Start of Block
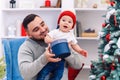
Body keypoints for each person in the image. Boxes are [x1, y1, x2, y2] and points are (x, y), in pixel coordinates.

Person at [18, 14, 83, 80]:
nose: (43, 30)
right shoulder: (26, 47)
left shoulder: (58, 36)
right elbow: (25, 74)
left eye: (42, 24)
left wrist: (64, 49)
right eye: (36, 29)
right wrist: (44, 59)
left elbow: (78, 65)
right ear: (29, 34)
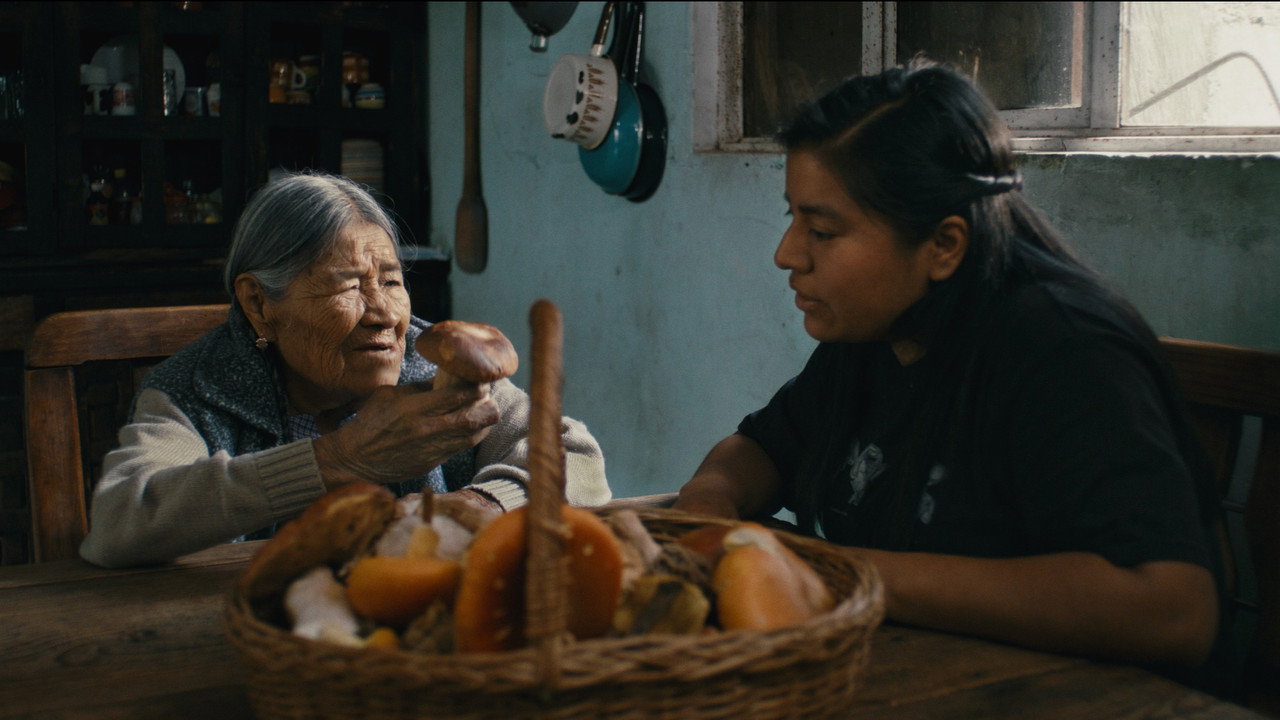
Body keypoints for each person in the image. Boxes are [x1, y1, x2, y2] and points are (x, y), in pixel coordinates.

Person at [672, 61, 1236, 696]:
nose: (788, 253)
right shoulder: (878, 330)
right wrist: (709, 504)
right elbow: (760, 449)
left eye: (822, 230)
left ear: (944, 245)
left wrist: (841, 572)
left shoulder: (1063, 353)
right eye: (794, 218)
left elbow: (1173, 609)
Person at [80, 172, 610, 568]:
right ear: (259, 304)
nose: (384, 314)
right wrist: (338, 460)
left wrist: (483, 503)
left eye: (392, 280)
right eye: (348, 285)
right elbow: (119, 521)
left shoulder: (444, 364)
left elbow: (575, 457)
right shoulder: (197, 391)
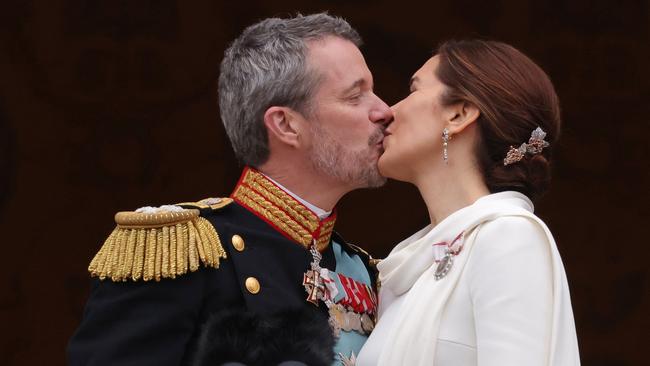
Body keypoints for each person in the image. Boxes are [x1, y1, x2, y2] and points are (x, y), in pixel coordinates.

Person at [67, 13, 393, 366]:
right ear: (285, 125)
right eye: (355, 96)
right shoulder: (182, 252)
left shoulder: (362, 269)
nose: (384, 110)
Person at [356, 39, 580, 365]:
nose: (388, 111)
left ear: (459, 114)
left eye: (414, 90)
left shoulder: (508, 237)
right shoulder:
End of Block
## Requirement
Without the pictures, please reproduce each line of the listing above exactly, from the first one through the line bearing "right ear: (29, 34)".

## Finished exercise
Body keypoints for each person in the image. Boxes are [x1, y1, x2, y2] and points are (x, y), in pixel coordinates.

Person at [18, 14, 83, 80]:
nose: (43, 30)
right shoulder: (26, 47)
left shoulder: (58, 36)
right elbow: (25, 74)
left eye: (42, 24)
left wrist: (64, 49)
right eye: (36, 29)
right wrist: (44, 59)
left elbow: (78, 65)
right ear: (29, 34)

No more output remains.